Regardless of your take on the affair, one thing everyone can likely agree with Ms. Buckley on is that it doesn’t seem about to imminently vanish. So please check our Canada section over the coming days, and perhaps weeks, for continued coverage.
The Times Talks China
On March 19 we’re gathering Dan Bilefsky, my colleague based in Montreal; Chris Buckley, a member of our team of correspondents in Beijing; Katie Benner, our United States Justice Department expert; and Raymond Zhong, a Times technology reporter, to talk about the Chinese telecom giant Huawei, the arrest of its chief financial officer in Vancouver and what it all means to Canada.
Times subscribers are invited to participate. Please check out the details and sign up for free, here.
Dan was in Vancouver for much of the past week, partly to look into what the city thinks about Meng Wanzhou, its globally famous detainee.
Ms. Meng, of course, is the Huawei executive and daughter of the company’s founder, who was arrested by the Mounties in early December while changing planes at Vancouver’s airport. She was picked up at the request of the United States government, which has accused her of, among other things, committing fraud by lying to banks about the company’s efforts to go around American sanctions on Iran.
The case has left Canada trapped between two global superpowers. Dan found that many people in Vancouver are not thrilled by Ms. Meng’s protracted stay under house arrest in the city, where she owns two homes with her husband.
“To some, she is yet another wealthy foreigner who has used the city as a real estate investment, helping make it one of the most unaffordable cities in North America,” Dan wrote. “And they contrast her predicament — able to travel relatively freely about the city, if with a GPS tracker around her ankle and under 24-hour surveillance — with that of their fellow citizens, several of whom have been arrested by China in apparent retaliation for Ms. Meng’s arrest.”

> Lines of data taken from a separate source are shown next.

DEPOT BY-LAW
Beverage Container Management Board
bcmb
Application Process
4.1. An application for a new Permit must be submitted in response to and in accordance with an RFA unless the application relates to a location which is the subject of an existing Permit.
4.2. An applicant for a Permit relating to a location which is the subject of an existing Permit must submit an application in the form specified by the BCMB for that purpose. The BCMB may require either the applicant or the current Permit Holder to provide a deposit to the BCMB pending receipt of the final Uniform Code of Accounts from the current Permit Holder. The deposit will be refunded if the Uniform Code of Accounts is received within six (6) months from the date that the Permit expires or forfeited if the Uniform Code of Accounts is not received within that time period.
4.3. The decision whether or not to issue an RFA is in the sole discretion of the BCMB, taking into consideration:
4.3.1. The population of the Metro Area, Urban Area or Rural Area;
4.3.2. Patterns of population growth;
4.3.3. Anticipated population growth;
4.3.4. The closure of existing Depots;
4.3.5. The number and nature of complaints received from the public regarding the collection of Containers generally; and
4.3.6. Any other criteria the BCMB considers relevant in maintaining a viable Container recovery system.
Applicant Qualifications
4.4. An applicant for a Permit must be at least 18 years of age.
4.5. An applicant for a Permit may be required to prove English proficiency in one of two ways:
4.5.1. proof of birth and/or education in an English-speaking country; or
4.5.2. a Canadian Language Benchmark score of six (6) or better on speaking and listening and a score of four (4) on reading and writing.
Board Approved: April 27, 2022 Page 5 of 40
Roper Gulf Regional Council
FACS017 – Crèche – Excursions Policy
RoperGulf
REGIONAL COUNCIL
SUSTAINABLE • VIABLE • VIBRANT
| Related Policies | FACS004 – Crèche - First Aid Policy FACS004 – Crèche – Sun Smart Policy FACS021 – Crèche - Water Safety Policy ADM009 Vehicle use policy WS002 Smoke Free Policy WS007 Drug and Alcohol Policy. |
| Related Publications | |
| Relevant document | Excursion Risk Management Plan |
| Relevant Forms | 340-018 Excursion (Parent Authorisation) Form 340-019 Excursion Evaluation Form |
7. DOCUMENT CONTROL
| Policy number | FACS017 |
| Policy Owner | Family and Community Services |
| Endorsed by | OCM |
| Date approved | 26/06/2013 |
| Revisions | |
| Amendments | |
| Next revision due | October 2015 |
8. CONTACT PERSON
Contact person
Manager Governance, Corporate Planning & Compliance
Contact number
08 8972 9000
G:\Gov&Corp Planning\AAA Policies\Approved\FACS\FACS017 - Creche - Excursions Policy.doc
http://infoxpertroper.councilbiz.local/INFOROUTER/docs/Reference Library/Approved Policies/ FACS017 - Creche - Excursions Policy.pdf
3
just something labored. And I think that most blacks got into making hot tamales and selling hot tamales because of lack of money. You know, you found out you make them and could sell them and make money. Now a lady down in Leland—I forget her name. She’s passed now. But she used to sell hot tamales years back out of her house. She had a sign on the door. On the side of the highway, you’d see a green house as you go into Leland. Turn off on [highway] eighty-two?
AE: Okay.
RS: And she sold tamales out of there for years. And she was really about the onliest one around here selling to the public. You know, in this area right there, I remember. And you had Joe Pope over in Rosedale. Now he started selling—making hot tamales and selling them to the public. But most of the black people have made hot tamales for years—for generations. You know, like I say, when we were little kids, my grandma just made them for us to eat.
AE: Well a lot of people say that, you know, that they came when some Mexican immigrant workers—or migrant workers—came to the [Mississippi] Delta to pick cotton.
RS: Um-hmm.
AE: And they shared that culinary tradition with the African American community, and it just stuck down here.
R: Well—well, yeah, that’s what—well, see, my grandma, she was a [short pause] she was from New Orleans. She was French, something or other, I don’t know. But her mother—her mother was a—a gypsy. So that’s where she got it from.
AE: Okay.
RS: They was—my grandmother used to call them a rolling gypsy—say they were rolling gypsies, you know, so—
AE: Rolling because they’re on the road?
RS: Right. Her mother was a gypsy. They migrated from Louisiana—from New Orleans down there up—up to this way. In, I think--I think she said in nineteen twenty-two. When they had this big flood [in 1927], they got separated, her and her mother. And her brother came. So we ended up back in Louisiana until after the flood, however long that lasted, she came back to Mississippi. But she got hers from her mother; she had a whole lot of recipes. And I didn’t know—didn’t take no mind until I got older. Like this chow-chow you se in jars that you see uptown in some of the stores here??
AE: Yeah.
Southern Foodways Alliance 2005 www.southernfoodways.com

This week, China ratcheted up tensions by formally accusing two of the Canadians it arrested of involvement in a spy plot.
Finally, be sure to check out Dan’s explainer about Ms. Meng and her deportation hearing, which began this week.
Around The Times
—Sebastian Modak, our Travel columnist who is making his way through The Times’s 52 Place to Go list, visited Lake Superior’s ice caves near Sault Ste. Marie, Ontario, and found an unusual adventure: “There are no signboards. I didn’t come across any organized tours to the caves and going out on the ice in search of them is dangerous.”
— Expressions of support and offers of help poured in for Alex Trebek, the son of Sudbury, Ontario, whose role as the longtime host of “Jeopardy!” has made him a celebrity in the United States, after he revealed a cancer diagnosis this week.
— Twenty-one years have passed since Michael J. Fox, another Canadian who found fame across the border, revealed his Parkinson’s diagnosis. He told The New York Times magazine that he’s “developed a relationship with Parkinson’s where I gave the disease its room to do what it needed to do and it left me areas I could still flourish in.”
— Duncan Keith, the three-time Stanley Cup champion from Penticton, British Columbia, shares his workout and wellness secrets.
— Costas Spiliadis made Milos a global restaurant empire, one that’s long had a Montreal outpost. A competitor in Montreal said that before Milos, a Greek restaurant was a place with a couple of guys in “paper hats standing in front of a shawarma machine.”
— Norway may move to divest some of the energy industry holdingsin its national wealth fund that were based on oil and gas revenues. For Canada, which is struggling to find foreign investment in the sector, the move is worrying.